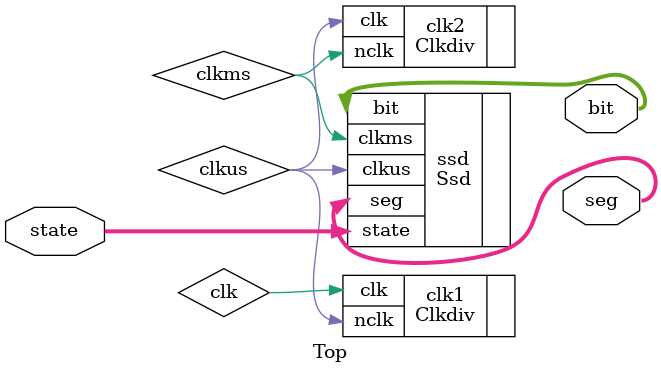
<source format=v>
module Top (
    // global reset
    // input rst,
    // crystal clock of 50MHz
    // input clk,
    // binary signals of 4 infrared sensors
    // input [3:0] ir,
    // binary signal of hall sensor
    // input hall,
    // square wave from color sensors
    // input object_wave,
    // input station_wave,
    // color selection to color sensor modules
    // output [1:0] object_select,
    // output [1:0] station_select,
    // PWM signal to servomotor
    // output servo,
    // IN pin of the 2 motor driver chips
    // output [1:0] motor_ctrl,
    // INH pin of the 2 motor driver chips
    // output [1:0] motor_en,
    // seven-segment displays
    output [3:0] bit,
    output [6:0] seg,
    // buzzer
    // output buzz
    // output [1:0] object_color, station_color
    // input [1:0] out_select,
    // output [7:0] cnt_out
    input [3:0] state
);
    
    // 1us, 1ms
    wire clkus, clkms;
    Clkdiv #(6, 50) clk1 (.clk(clk), .nclk(clkus));
    Clkdiv #(10, 1000) clk2 (.clk(clkus), .nclk(clkms));

    // Core core (.rst(rst), .clk(clk), .hall(hall), .object_color(object_color), .station_color(station_color),
    //            .end_of_track(end_of_track), .uturn_finished(uturn_finished), .buzz_finished(buzz_finished),
    //            .en_tracking(en_tracking), .en_uturn(en_uturn), .ssd_code(ssd_code), .en_buzz(en_buzz));

    // Color color (.clkus(clkus), .object_wave(object_wave), .station_wave(station_wave),
    //              .object_select(object_select), .station_select(station_select), .object_color(object_color), .station_color(station_color));
                 // .out_select(out_select), .cnt_out(cnt_out));

    Ssd ssd (.clkus(clkus), .clkms(clkms), .state(state), .bit(bit), .seg(seg));
endmodule
</source>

■ ■ ■ ■

Where a picture appears, omit it, and otherwise retype the material exactly.

◆ **RESPONSE**
<source format=v>
module Top (
    // global reset
    // input rst,
    // crystal clock of 50MHz
    // input clk,
    // binary signals of 4 infrared sensors
    // input [3:0] ir,
    // binary signal of hall sensor
    // input hall,
    // square wave from color sensors
    // input object_wave,
    // input station_wave,
    // color selection to color sensor modules
    // output [1:0] object_select,
    // output [1:0] station_select,
    // PWM signal to servomotor
    // output servo,
    // IN pin of the 2 motor driver chips
    // output [1:0] motor_ctrl,
    // INH pin of the 2 motor driver chips
    // output [1:0] motor_en,
    // seven-segment displays
    output [3:0] bit,
    output [6:0] seg,
    // buzzer
    // output buzz
    // output [1:0] object_color, station_color
    // input [1:0] out_select,
    // output [7:0] cnt_out
    input [3:0] state
);
    
    // 1us, 1ms
    wire clkus, clkms;
    Clkdiv #(6, 50) clk1 (.clk(clk), .nclk(clkus));
    Clkdiv #(10, 1000) clk2 (.clk(clkus), .nclk(clkms));

    // Core core (.rst(rst), .clk(clk), .hall(hall), .object_color(object_color), .station_color(station_color),
    //            .end_of_track(end_of_track), .uturn_finished(uturn_finished), .buzz_finished(buzz_finished),
    //            .en_tracking(en_tracking), .en_uturn(en_uturn), .ssd_code(ssd_code), .en_buzz(en_buzz));

    // Color color (.clkus(clkus), .object_wave(object_wave), .station_wave(station_wave),
    //              .object_select(object_select), .station_select(station_select), .object_color(object_color), .station_color(station_color));
                 // .out_select(out_select), .cnt_out(cnt_out));

    Ssd ssd (.clkus(clkus), .clkms(clkms), .state(state), .bit(bit), .seg(seg));
endmodule
</source>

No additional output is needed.